--- 抜粋テキスト ---
■ ■ ■ ■ ■
やった日 06.3/26
絶頂

雪影 -setuei-



試合前のコメント
 田中ロミオ一推しサイトとして、
とりあえずトップページに「次の田中ロミオゲーム」項目を作ってみたものの、
本人が書いたゲームは発売される気配が無く、
「企画監修でもいっか」
となんとなく紹介してしまった手前、やらなきゃいけないような義務感に追い込まれた。
義務かよ…。

 というのは理由の半分くらいで、もう半分は体験版が割と好評だったらしいので。
せめて自分でやれよ…。らしいって何だよ…。



ストーリー概要
 今までありそうで無かった、「冬しか会えない想い人」的なものをベースに、
ツン(冬以外)→デレ(冬)
といったロングスパンでのアップダウンを実現した期間限定雪国生活体験姉ベンチャー。



シナリオの感想とか
 まず第一に思ったのは、
「テキストが尋常じゃなく素晴らしい」という事でした。


 田中ロミオ氏がシナリオを書いているワケでは無いということで、
正直全く期待していなかったのですが、ロミオ氏ばりの語彙の豊富さに戦々恐々。

 多彩な形容詞と副詞による修飾語や比喩の多様さはエロゲで言ったら
「神樹の館」に似てるかも。
むしろエロゲより小説寄りと言った方が良いかもしれません。

 こういった文章はテンポが犠牲になる側面もありますが、
文章を読み慣れた人にとっては読んでいて面白いテキストだと思います。


 それでいて、「3行アドベンチャーゲームの作法」にも乗っ取っています。
CROSS†CHANNELのレビューでも書きましたが、
修飾語の多さの割にはセンテンス自体は短めで、
意地でも3行以内に収めてくるという新聞編集者のようなプロの技。

 それでいて時折、文節でクリックさせるようなメリハリを生かす演出もあり、
AVGの文章としてはかなり高いレベルなのではないでしょうか。

 そういったメリハリを付ける為によくやりがちな、
「ハハハハハハハハハハハハハハハハハハハハハハハ―――」
みたいなカタカナ羅列も、ほとんど見受けられず。
このへんはプレイヤーの好みによると思いますが、小説寄りと言った所以でもあります。

 さらに、そんなテキストの調子は終始一貫しています。
「プロローグだけ何か頑張って難しい言葉を使ってみたよ、
 中盤くらいから会話ばっかになって挙げ句エロシーンは5クリックだけど」
みたいなゲームはけっこうあったりしますが、本作ではまるで止まる事を知りません。
徹頭徹尾一貫した文章力、これも特筆すべき点でしょう。


 しかしそれもまた一長一短。
■ ■ ■ ■ ■
--- 提供資料 ---
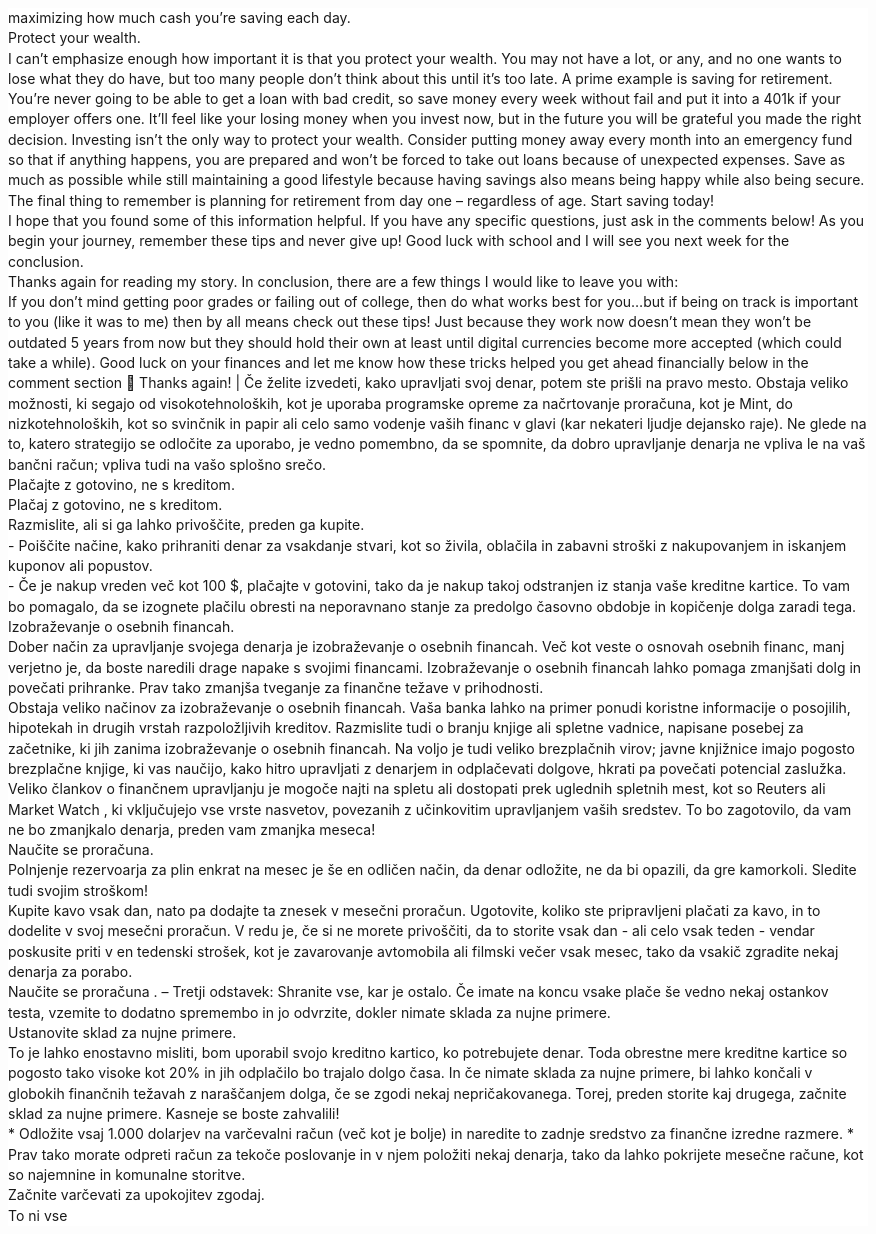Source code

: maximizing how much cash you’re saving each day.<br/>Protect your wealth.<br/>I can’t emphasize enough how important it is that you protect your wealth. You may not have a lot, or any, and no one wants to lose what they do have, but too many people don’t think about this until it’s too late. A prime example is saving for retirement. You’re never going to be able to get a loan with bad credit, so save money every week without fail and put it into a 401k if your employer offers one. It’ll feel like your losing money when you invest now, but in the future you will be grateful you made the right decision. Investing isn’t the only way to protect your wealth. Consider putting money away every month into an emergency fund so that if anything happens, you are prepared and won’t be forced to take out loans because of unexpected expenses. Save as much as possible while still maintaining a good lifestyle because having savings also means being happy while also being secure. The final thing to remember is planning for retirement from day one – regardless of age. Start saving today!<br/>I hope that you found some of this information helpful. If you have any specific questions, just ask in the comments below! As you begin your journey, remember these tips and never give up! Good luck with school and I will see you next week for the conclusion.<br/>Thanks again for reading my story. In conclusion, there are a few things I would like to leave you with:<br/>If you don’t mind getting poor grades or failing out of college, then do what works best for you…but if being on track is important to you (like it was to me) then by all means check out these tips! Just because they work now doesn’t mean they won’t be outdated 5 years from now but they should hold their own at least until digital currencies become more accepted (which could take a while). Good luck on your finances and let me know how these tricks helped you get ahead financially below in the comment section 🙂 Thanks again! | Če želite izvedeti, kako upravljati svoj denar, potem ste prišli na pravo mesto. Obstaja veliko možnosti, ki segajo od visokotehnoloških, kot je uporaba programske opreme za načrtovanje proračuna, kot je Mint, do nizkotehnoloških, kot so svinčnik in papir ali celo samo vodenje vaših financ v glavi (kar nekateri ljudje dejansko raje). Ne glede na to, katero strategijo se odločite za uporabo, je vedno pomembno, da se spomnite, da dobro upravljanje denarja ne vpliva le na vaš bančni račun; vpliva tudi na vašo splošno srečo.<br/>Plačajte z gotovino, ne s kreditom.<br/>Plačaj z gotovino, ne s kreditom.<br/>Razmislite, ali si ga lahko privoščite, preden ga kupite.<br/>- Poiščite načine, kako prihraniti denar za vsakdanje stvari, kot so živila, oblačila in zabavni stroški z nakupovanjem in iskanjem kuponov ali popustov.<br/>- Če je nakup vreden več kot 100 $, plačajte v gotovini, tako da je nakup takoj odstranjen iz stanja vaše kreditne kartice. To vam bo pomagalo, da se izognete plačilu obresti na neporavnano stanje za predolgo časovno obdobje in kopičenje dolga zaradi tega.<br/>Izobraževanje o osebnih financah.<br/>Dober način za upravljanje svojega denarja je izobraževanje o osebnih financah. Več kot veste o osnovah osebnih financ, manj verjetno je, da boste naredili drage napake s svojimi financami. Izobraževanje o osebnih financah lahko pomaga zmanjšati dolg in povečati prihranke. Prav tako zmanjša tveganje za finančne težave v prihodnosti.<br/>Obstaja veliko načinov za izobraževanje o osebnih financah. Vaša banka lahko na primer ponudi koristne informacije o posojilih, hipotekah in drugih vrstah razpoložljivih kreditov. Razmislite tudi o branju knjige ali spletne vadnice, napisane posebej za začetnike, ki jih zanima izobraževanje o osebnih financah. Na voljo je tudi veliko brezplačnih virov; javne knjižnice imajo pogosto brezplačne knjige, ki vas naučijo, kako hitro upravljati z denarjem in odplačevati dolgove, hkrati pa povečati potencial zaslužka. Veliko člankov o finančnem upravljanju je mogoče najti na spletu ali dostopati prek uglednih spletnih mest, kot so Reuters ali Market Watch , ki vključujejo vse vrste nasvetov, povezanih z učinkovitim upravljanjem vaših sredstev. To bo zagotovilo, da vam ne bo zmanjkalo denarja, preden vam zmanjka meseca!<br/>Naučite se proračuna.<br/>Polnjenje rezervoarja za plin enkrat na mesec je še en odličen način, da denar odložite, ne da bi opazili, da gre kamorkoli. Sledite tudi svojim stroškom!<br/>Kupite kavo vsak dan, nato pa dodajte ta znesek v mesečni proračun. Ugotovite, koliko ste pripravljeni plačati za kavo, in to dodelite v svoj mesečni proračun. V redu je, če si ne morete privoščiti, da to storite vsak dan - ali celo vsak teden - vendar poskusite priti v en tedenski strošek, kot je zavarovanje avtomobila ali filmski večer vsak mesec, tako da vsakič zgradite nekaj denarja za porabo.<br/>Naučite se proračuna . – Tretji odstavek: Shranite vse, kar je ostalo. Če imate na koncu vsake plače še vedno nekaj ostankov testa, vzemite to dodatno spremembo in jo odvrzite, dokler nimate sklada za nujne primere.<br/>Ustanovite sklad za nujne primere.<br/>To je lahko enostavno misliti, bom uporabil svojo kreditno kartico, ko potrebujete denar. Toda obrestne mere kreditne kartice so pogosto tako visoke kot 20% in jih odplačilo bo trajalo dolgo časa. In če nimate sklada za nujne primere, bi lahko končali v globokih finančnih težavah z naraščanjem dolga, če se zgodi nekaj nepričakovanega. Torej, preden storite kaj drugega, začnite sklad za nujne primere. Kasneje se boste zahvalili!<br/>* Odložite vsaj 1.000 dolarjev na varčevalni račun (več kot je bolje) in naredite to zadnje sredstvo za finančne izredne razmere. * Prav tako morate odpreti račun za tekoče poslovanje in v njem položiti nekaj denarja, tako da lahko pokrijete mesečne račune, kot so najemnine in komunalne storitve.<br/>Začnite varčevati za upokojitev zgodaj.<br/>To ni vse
■ ■ ■ ■ ■
--- 課題 ---
上の抜粋テキストから、「みたいなカタカナ羅列も、ほとんど見受けられず。」と「みたいなゲームはけっこうあったりしますが、本作ではまるで止まる事を知りません。」の間を、両端の語句も含めて一字一句違えずに書き写してください。

--- 回答 ---
みたいなカタカナ羅列も、ほとんど見受けられず。
このへんはプレイヤーの好みによると思いますが、小説寄りと言った所以でもあります。

 さらに、そんなテキストの調子は終始一貫しています。
「プロローグだけ何か頑張って難しい言葉を使ってみたよ、
 中盤くらいから会話ばっかになって挙げ句エロシーンは5クリックだけど」
みたいなゲームはけっこうあったりしますが、本作ではまるで止まる事を知りません。